Instructions to follow:
Say only the number of lines in the entries below that contain "průmyslová".
Records for the exercise START
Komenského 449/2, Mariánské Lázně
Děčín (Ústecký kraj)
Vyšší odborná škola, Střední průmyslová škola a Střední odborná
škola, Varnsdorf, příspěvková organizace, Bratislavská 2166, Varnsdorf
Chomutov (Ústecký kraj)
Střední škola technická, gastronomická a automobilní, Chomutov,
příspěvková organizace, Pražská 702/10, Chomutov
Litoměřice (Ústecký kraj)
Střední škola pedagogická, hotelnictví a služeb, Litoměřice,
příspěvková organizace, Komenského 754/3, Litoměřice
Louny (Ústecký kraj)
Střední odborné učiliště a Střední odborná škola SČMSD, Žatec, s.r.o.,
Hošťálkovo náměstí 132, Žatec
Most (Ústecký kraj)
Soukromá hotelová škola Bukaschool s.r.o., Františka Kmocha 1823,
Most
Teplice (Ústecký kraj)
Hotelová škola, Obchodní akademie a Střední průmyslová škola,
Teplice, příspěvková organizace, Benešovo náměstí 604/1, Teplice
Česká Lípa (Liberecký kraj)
Records for the exercise END
Records for the exercise START
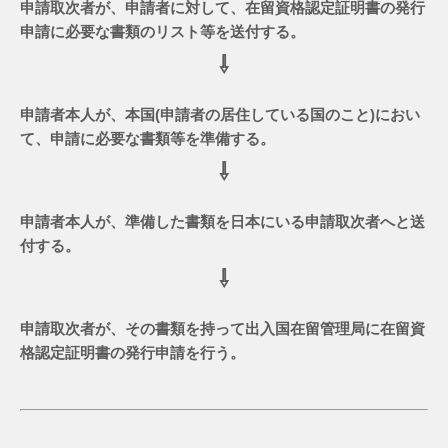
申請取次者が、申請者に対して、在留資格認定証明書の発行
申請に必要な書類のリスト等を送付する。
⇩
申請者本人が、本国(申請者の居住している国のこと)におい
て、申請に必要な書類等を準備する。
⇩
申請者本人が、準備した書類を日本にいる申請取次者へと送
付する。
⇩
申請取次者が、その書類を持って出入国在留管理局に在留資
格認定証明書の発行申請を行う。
Records for the exercise END
Records for the exercise START
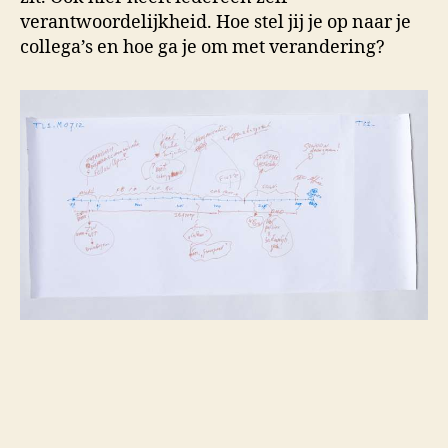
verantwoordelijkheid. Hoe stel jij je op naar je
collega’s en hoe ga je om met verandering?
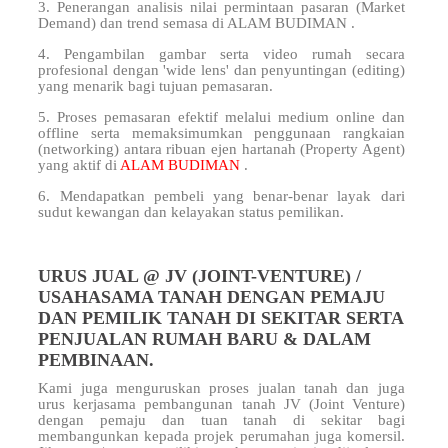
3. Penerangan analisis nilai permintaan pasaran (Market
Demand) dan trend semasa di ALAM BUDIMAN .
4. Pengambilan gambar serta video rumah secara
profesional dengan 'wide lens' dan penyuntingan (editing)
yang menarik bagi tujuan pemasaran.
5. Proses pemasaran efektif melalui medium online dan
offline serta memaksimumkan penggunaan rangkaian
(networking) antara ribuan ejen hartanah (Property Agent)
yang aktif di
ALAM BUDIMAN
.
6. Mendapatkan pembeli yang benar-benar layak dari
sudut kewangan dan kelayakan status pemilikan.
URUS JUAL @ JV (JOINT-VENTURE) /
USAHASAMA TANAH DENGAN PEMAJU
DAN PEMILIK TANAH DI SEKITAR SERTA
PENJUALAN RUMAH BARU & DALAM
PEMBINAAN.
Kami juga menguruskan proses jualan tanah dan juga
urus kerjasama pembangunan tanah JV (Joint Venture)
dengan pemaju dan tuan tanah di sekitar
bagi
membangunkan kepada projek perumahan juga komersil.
Records for the exercise END
The answer:
2